The results presented here showed that the amendment of biochar played a negative role in the phytoremediation of petroleum-contaminated soil (Fig. 1) as well as the growth of ryegrass (Figs. 2 and 3). It is known that biochar contains petroleum hydrocarbons which may have toxicity to plants and microorganisms (Oleszczuk et al. 2013; Quilliam et al. 2013b). During a slow and long pyrolysis, PAHs are more easily lost to the atmosphere, whereas they are more readily concentrated in the biochar surface during a fast pyrolysis (Hale et al. 2012). However, compared to petroleum hydrocarbons applied to the soil in the current study, the alkanes (47 mg/kg) and PAHs (3.5 mg/kg) contained in the biochar can be neglected. It is therefore possible that other properties of the biochar affected the removal of petroleum hydrocarbons. Biochar in the soil can strongly adsorb soil nutrients and organic matter, which can jam the pores and reduce the available pore volume and surface area of biochar (Joseph et al. 2010). In addition, biochar may reduce soil nutrient leaching (e.g., nitrate, ammonium, phosphate, and microelement) (Beesley and Marmiroli 2011; Gomez-Eyles et al. 2011; Guo et al. 2014; Ippolito et al. 2012; Schmidt et al. 2014; Yao et al. 2012) and can impact C and nutrient bioavailability in the charosphere (Quilliam et al. 2013a), which limits the use of nutrients in plants and microorganisms.

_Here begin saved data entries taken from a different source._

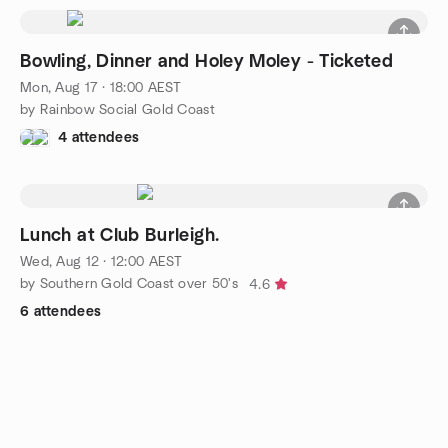
Bowling, Dinner and Holey Moley - Ticketed
Mon, Aug 17 · 18:00 AEST
by Rainbow Social Gold Coast
4 attendees
Lunch at Club Burleigh.
Wed, Aug 12 · 12:00 AEST
by Southern Gold Coast over 50's
4.6
6 attendees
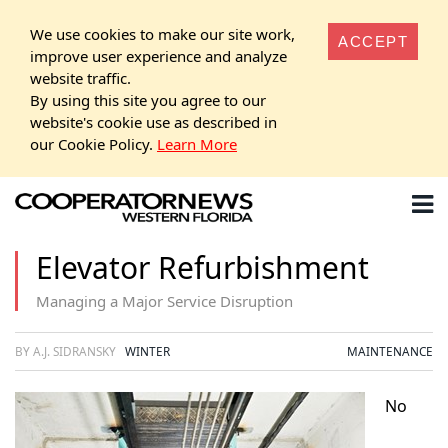
We use cookies to make our site work,
ACCEPT
improve user experience and analyze
website traffic.
By using this site you agree to our
website's cookie use as described in
our Cookie Policy.
Learn More
Elevator Refurbishment
Managing a Major Service Disruption
BY A.J. SIDRANSKY
WINTER
MAINTENANCE
No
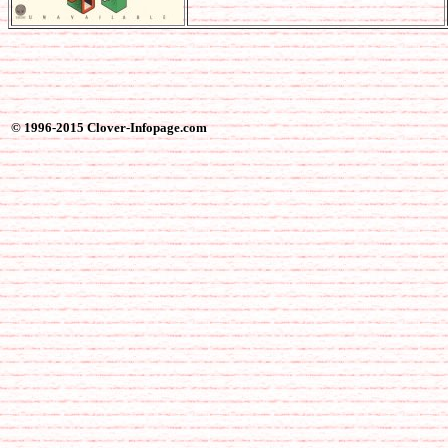
© 1996-2015 Clover-Infopage.com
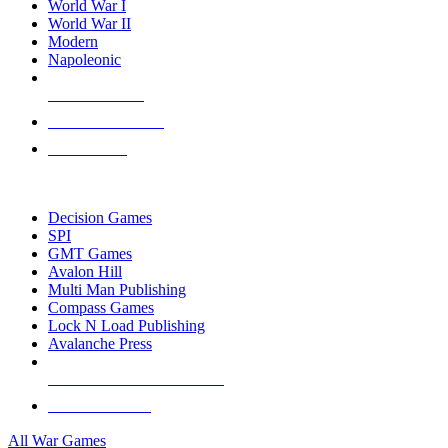
World War I
World War II
Modern
Napoleonic
NEW RELEASES
RECENT ARRIVALS
PRE-ORDERS
TOP WAR GAME PUBLISHERS
Decision Games
SPI
GMT Games
Avalon Hill
Multi Man Publishing
Compass Games
Lock N Load Publishing
Avalanche Press
ALL WAR GAME PUBLISHERS
ALL WAR GAMES
All War Games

It was reported that biochar did not have a significantly positive effect on plant yield (Evangelou et al. 2014; Lucchini et al. 2014; Mia et al. 2014; Schmidt et al. 2014). Biochar can increase the sorption of organic pollutants (Chen and Yuan 2011; Ippolito et al. 2012; Oleszczuk et al. 2012; Quilliam et al. 2013b; Tang et al. 2013). In particular, PAHs adsorbed by biochar per unit mass can be 10–1000 times more than other types of organic C in soils (Accardi-Dey and Gschwend 2003; Rhodes et al. 2010). A large number of studies have shown that biochar can also reduce bioavailability of organic pollutants (Ippolito et al. 2012; Quilliam et al. 2013b) through adsorbing nutrients (Joseph et al. 2010) and producing toxicity to microorganisms (Oleszczuk et al. 2013; Quilliam et al. 2013b). In general, biochar may make the soil a nutrient poor and potentially toxic environment for plants and microorganisms to colonize.

Conclusions

This work demonstrated that bioremediation strategies for petroleum-contaminated soil (1 %) with phytoremediation using ryegrass were more efficient than non-amended soil or biochar application. The phytoremediation with ryegrass achieved effective removal of petroleum hydrocarbons (55.13 % for TPHs, 30.34 % for PAHs, and 45.83 % for n-alkanes) over a 90-day incubation period. It was clearly shown that ryegrass could promote the growth of microorganisms in the contaminated soils with 10,000 mg/kg of TPHs. Although the amendment of biochar did not cause significant negative influences on soil microflora, it suppressed the growth and development of ryegrass. In general, ryegrass can effectively promote the removal of TPHs for petroleum-contaminated soil, and the removal efficiency was restrained under the effects of biochar. Our results suggest that the amendment of biochar is not suitable for phytoremediation of petroleum-contaminated soil.